◆ Material for this task
#####
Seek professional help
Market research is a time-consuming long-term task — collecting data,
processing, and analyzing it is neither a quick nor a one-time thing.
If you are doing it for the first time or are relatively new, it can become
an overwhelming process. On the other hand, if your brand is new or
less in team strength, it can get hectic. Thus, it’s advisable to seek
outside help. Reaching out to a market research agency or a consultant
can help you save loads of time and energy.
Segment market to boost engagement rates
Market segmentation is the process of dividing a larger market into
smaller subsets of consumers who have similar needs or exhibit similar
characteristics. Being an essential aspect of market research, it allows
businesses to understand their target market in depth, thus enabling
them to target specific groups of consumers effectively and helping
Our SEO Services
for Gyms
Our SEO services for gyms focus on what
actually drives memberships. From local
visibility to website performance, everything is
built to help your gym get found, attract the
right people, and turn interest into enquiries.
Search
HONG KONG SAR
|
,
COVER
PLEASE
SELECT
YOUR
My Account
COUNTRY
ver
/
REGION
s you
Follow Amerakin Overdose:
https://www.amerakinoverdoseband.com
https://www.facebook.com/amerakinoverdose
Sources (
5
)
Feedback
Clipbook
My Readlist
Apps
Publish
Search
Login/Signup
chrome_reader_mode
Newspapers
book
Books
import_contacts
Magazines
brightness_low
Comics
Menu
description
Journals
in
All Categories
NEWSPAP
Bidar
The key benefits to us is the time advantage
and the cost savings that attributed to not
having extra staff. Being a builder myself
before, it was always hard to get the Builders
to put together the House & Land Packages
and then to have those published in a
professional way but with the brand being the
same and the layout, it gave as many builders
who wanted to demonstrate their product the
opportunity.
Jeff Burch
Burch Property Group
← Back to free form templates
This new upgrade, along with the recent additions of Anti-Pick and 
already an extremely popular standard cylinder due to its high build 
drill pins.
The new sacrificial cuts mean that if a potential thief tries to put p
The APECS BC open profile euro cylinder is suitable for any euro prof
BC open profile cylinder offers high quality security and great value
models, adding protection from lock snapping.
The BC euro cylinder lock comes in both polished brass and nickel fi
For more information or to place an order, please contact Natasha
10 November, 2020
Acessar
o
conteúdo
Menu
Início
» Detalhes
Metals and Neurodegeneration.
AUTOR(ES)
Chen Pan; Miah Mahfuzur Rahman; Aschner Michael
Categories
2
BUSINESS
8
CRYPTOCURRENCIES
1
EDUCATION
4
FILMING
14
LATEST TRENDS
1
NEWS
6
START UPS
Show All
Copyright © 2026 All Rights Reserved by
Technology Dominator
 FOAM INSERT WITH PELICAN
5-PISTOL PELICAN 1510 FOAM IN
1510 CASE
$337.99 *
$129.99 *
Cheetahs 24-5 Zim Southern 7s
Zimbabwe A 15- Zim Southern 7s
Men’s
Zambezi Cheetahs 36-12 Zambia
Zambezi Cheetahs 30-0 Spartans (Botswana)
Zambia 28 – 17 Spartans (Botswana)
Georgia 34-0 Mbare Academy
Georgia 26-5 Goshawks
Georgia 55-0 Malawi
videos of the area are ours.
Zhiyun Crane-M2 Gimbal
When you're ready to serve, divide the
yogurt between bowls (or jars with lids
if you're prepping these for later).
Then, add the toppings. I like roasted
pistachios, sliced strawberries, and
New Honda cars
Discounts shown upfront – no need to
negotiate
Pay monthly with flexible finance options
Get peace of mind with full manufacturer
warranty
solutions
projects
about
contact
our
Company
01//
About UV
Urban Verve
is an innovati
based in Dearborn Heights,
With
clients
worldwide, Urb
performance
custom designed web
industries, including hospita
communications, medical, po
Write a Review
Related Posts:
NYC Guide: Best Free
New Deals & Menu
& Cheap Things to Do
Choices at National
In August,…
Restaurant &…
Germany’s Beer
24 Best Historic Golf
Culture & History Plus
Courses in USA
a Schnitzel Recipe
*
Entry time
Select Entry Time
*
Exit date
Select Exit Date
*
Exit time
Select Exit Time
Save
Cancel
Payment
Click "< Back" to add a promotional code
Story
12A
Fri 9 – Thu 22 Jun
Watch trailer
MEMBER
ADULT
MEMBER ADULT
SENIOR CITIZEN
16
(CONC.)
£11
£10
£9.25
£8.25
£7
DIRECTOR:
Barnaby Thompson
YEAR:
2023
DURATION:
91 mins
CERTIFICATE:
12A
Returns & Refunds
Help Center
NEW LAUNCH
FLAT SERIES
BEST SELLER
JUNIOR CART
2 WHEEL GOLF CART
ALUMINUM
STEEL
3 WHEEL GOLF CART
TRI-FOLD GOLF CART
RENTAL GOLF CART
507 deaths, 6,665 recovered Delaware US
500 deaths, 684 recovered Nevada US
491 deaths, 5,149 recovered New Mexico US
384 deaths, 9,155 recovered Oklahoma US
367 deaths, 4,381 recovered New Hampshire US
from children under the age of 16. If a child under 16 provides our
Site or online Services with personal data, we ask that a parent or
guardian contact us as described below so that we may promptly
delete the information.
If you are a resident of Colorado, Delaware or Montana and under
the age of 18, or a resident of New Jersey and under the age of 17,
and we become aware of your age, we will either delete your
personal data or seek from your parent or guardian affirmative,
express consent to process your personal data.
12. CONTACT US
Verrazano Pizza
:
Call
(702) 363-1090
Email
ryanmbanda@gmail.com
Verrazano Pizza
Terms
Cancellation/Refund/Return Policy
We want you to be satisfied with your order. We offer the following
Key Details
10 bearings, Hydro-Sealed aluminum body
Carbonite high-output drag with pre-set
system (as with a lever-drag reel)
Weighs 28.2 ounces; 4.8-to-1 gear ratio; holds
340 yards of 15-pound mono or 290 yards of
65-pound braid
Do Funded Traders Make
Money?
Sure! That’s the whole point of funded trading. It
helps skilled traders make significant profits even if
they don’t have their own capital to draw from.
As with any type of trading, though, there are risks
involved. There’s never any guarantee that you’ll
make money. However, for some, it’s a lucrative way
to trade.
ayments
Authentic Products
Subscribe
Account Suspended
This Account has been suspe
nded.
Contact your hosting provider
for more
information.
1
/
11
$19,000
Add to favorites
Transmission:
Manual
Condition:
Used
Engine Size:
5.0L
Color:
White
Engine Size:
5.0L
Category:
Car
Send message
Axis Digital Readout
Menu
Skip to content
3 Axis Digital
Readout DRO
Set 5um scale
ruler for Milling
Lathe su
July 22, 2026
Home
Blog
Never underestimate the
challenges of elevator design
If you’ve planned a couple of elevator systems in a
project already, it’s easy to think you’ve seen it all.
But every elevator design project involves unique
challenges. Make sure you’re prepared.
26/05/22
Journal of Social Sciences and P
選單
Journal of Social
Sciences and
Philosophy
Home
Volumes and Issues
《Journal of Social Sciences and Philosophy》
#####
◆ Exercise
Copy out all the records again, putting "Scrapbook" in place of "Clipbook" and leaving everything else the same.

◆ Answer box
Seek professional help
Market research is a time-consuming long-term task — collecting data,
processing, and analyzing it is neither a quick nor a one-time thing.
If you are doing it for the first time or are relatively new, it can become
an overwhelming process. On the other hand, if your brand is new or
less in team strength, it can get hectic. Thus, it’s advisable to seek
outside help. Reaching out to a market research agency or a consultant
can help you save loads of time and energy.
Segment market to boost engagement rates
Market segmentation is the process of dividing a larger market into
smaller subsets of consumers who have similar needs or exhibit similar
characteristics. Being an essential aspect of market research, it allows
businesses to understand their target market in depth, thus enabling
them to target specific groups of consumers effectively and helping
Our SEO Services
for Gyms
Our SEO services for gyms focus on what
actually drives memberships. From local
visibility to website performance, everything is
built to help your gym get found, attract the
right people, and turn interest into enquiries.
Search
HONG KONG SAR
|
,
COVER
PLEASE
SELECT
YOUR
My Account
COUNTRY
ver
/
REGION
s you
Follow Amerakin Overdose:
https://www.amerakinoverdoseband.com
https://www.facebook.com/amerakinoverdose
Sources (
5
)
Feedback
Scrapbook
My Readlist
Apps
Publish
Search
Login/Signup
chrome_reader_mode
Newspapers
book
Books
import_contacts
Magazines
brightness_low
Comics
Menu
description
Journals
in
All Categories
NEWSPAP
Bidar
The key benefits to us is the time advantage
and the cost savings that attributed to not
having extra staff. Being a builder myself
before, it was always hard to get the Builders
to put together the House & Land Packages
and then to have those published in a
professional way but with the brand being the
same and the layout, it gave as many builders
who wanted to demonstrate their product the
opportunity.
Jeff Burch
Burch Property Group
← Back to free form templates
This new upgrade, along with the recent additions of Anti-Pick and 
already an extremely popular standard cylinder due to its high build 
drill pins.
The new sacrificial cuts mean that if a potential thief tries to put p
The APECS BC open profile euro cylinder is suitable for any euro prof
BC open profile cylinder offers high quality security and great value
models, adding protection from lock snapping.
The BC euro cylinder lock comes in both polished brass and nickel fi
For more information or to place an order, please contact Natasha
10 November, 2020
Acessar
o
conteúdo
Menu
Início
» Detalhes
Metals and Neurodegeneration.
AUTOR(ES)
Chen Pan; Miah Mahfuzur Rahman; Aschner Michael
Categories
2
BUSINESS
8
CRYPTOCURRENCIES
1
EDUCATION
4
FILMING
14
LATEST TRENDS
1
NEWS
6
START UPS
Show All
Copyright © 2026 All Rights Reserved by
Technology Dominator
 FOAM INSERT WITH PELICAN
5-PISTOL PELICAN 1510 FOAM IN
1510 CASE
$337.99 *
$129.99 *
Cheetahs 24-5 Zim Southern 7s
Zimbabwe A 15- Zim Southern 7s
Men’s
Zambezi Cheetahs 36-12 Zambia
Zambezi Cheetahs 30-0 Spartans (Botswana)
Zambia 28 – 17 Spartans (Botswana)
Georgia 34-0 Mbare Academy
Georgia 26-5 Goshawks
Georgia 55-0 Malawi
videos of the area are ours.
Zhiyun Crane-M2 Gimbal
When you're ready to serve, divide the
yogurt between bowls (or jars with lids
if you're prepping these for later).
Then, add the toppings. I like roasted
pistachios, sliced strawberries, and
New Honda cars
Discounts shown upfront – no need to
negotiate
Pay monthly with flexible finance options
Get peace of mind with full manufacturer
warranty
solutions
projects
about
contact
our
Company
01//
About UV
Urban Verve
is an innovati
based in Dearborn Heights,
With
clients
worldwide, Urb
performance
custom designed web
industries, including hospita
communications, medical, po
Write a Review
Related Posts:
NYC Guide: Best Free
New Deals & Menu
& Cheap Things to Do
Choices at National
In August,…
Restaurant &…
Germany’s Beer
24 Best Historic Golf
Culture & History Plus
Courses in USA
a Schnitzel Recipe
*
Entry time
Select Entry Time
*
Exit date
Select Exit Date
*
Exit time
Select Exit Time
Save
Cancel
Payment
Click "< Back" to add a promotional code
Story
12A
Fri 9 – Thu 22 Jun
Watch trailer
MEMBER
ADULT
MEMBER ADULT
SENIOR CITIZEN
16
(CONC.)
£11
£10
£9.25
£8.25
£7
DIRECTOR:
Barnaby Thompson
YEAR:
2023
DURATION:
91 mins
CERTIFICATE:
12A
Returns & Refunds
Help Center
NEW LAUNCH
FLAT SERIES
BEST SELLER
JUNIOR CART
2 WHEEL GOLF CART
ALUMINUM
STEEL
3 WHEEL GOLF CART
TRI-FOLD GOLF CART
RENTAL GOLF CART
507 deaths, 6,665 recovered Delaware US
500 deaths, 684 recovered Nevada US
491 deaths, 5,149 recovered New Mexico US
384 deaths, 9,155 recovered Oklahoma US
367 deaths, 4,381 recovered New Hampshire US
from children under the age of 16. If a child under 16 provides our
Site or online Services with personal data, we ask that a parent or
guardian contact us as described below so that we may promptly
delete the information.
If you are a resident of Colorado, Delaware or Montana and under
the age of 18, or a resident of New Jersey and under the age of 17,
and we become aware of your age, we will either delete your
personal data or seek from your parent or guardian affirmative,
express consent to process your personal data.
12. CONTACT US
Verrazano Pizza
:
Call
(702) 363-1090
Email
ryanmbanda@gmail.com
Verrazano Pizza
Terms
Cancellation/Refund/Return Policy
We want you to be satisfied with your order. We offer the following
Key Details
10 bearings, Hydro-Sealed aluminum body
Carbonite high-output drag with pre-set
system (as with a lever-drag reel)
Weighs 28.2 ounces; 4.8-to-1 gear ratio; holds
340 yards of 15-pound mono or 290 yards of
65-pound braid
Do Funded Traders Make
Money?
Sure! That’s the whole point of funded trading. It
helps skilled traders make significant profits even if
they don’t have their own capital to draw from.
As with any type of trading, though, there are risks
involved. There’s never any guarantee that you’ll
make money. However, for some, it’s a lucrative way
to trade.
ayments
Authentic Products
Subscribe
Account Suspended
This Account has been suspe
nded.
Contact your hosting provider
for more
information.
1
/
11
$19,000
Add to favorites
Transmission:
Manual
Condition:
Used
Engine Size:
5.0L
Color:
White
Engine Size:
5.0L
Category:
Car
Send message
Axis Digital Readout
Menu
Skip to content
3 Axis Digital
Readout DRO
Set 5um scale
ruler for Milling
Lathe su
July 22, 2026
Home
Blog
Never underestimate the
challenges of elevator design
If you’ve planned a couple of elevator systems in a
project already, it’s easy to think you’ve seen it all.
But every elevator design project involves unique
challenges. Make sure you’re prepared.
26/05/22
Journal of Social Sciences and P
選單
Journal of Social
Sciences and
Philosophy
Home
Volumes and Issues
《Journal of Social Sciences and Philosophy》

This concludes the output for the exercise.